Nation’s tick testing lab adds mosquitoes to repertoire
Thousands of sample mosquitoes an ecological ‘time capsule’
The Laboratory of Medical Zoology (LMZ), better known for its national tick-borne disease testing service, began testing mosquitoes with the arrival of 15,000 vials of mosquitoes collected from 47 sites across the continent as part of National Science Foundation’s National Ecological Observatory Network (NEON) project, reports lab director Stephen Rich (microbiology).
Rich says, “We’ve been testing ticks for NEON for a couple years, and we’re excited to now become the nation’s mosquito testing laboratory. Our lab will test these mosquitoes for a variety of known viruses such as Eastern equine encephalitis, West Nile virus, Zika and dengue, plus a number of unknown viruses.” The mosquitoes arrive via FedEx and are placed in ultra-cold freezers. Rich calls the NEON mosquitoes from across the nation are “a precious resource,” because so much effort by others has gone into collecting and sorting them by species before they reach the LMZ. “These samples are a kind of time capsule that will be used to study the changing ecological profile across the continent.”
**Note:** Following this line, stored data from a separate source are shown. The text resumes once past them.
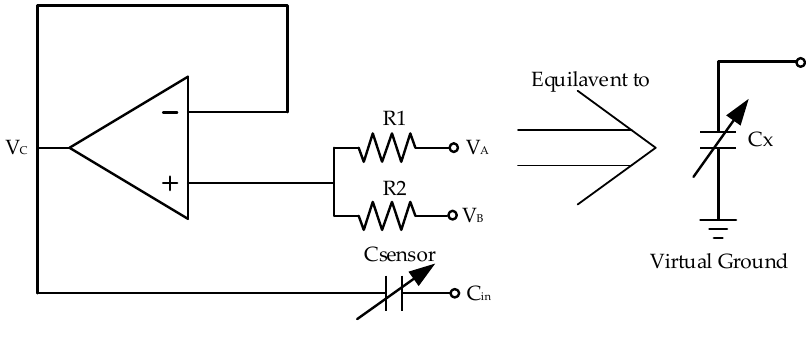
Figure 3. Scalable C x circuit.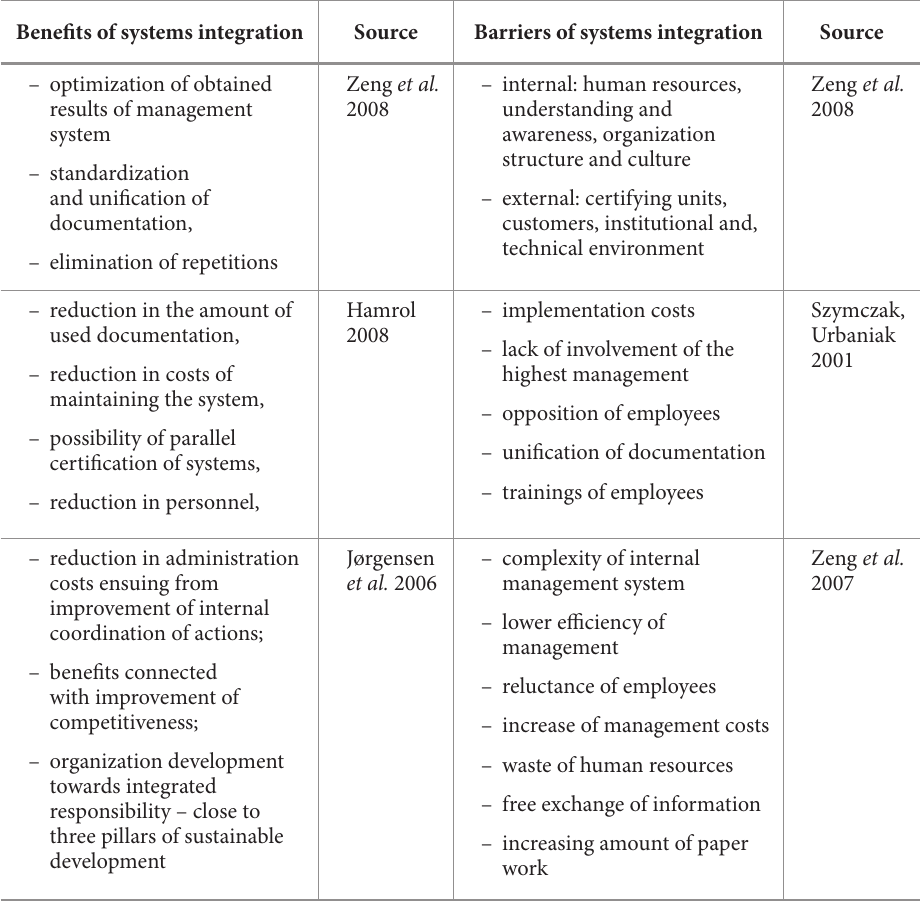
Table 5. Barriers and benefits related with integration of management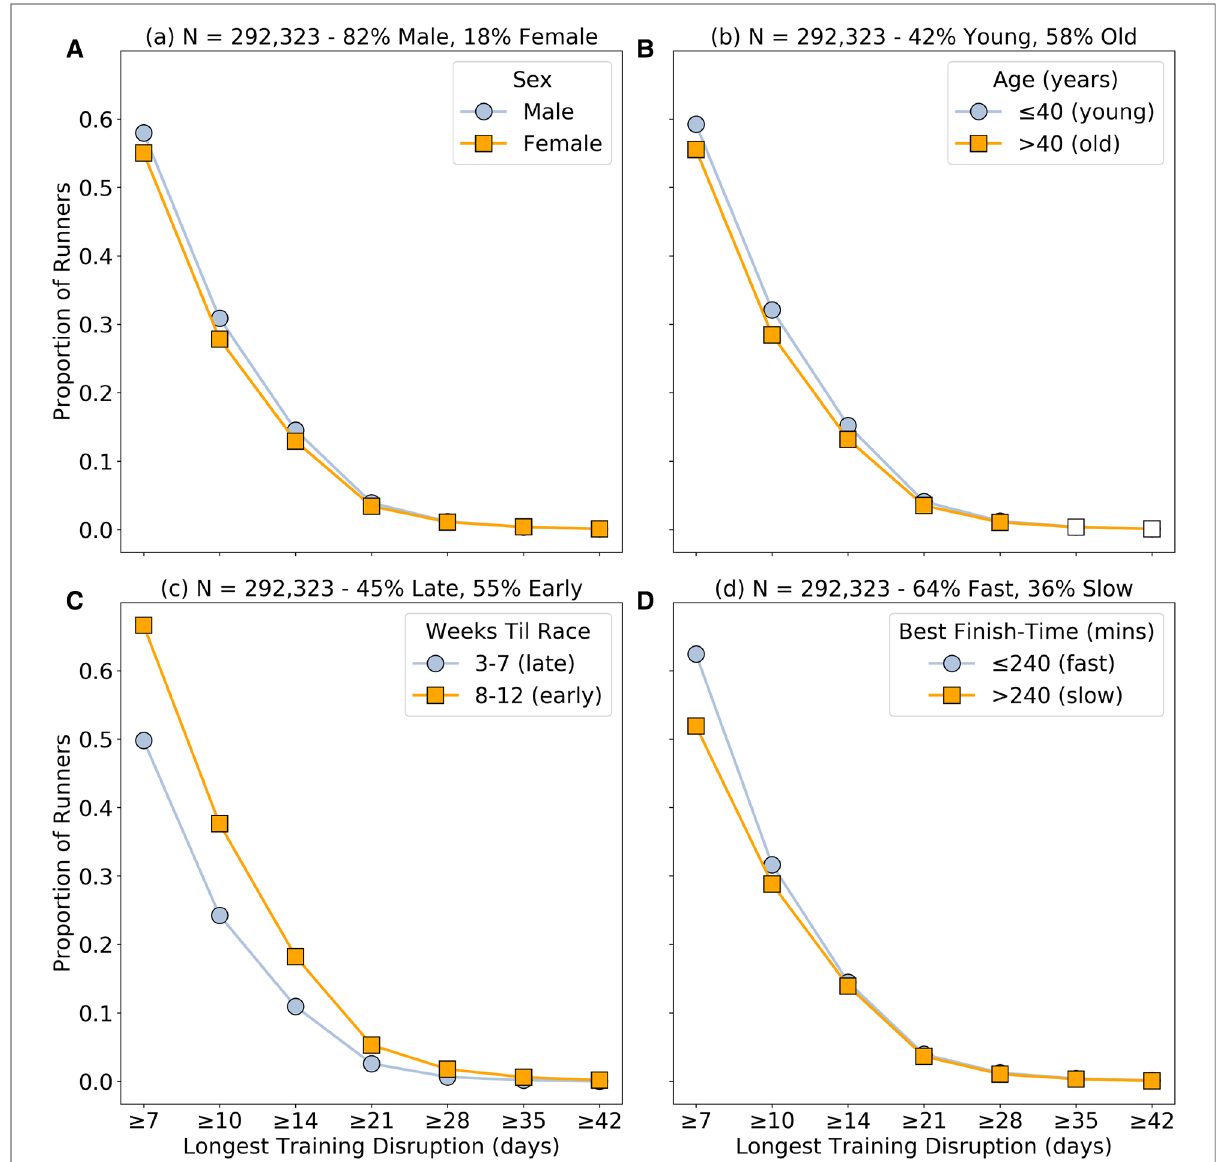
FIGURE 1 The cumulative proportion of runners experiencing progressively longer maximum training disruptions ( (cid:5) 7, 10, 14, 21, 28, 35, 42 days) based on: ( A ) sex (male versus female); ( B ) age ( (cid:2) 40 years-old vs >40 years-old); ( C ) timing (early or late in training); and ( D ) runner ability (based on whether their fastest marathon was faster, (cid:2) 240min, or slower, (cid:5) 240min). The statistical signi fi cance of the difference in proportions between each group, for a given longest disruption length, is calculated based on a two-proportion z -test with p , 0 : 01 and indicated by fi lled ( p , 0 : 01) or un fi lled ( p (cid:5) 0 : 01)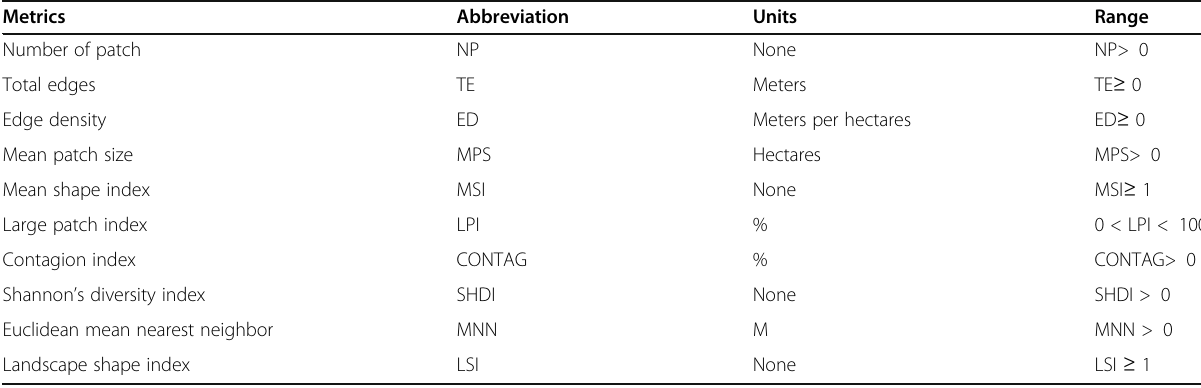
Table 2 Metrics used at the class and landscape levels to analyze the distribution of the suitable habitat of Amygdalus scoparia in different classes of landform (McGarigal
NEON is a continental-scale ecological observation facility, sponsored by the National Science Foundation, that collects and provides open data to characterize and quantify how our nation’s ecosystems are changing. The project will contribute to a better understanding and more accurate forecasting of how human activities impact ecology and how our society can more effectively address critical ecological questions and issues.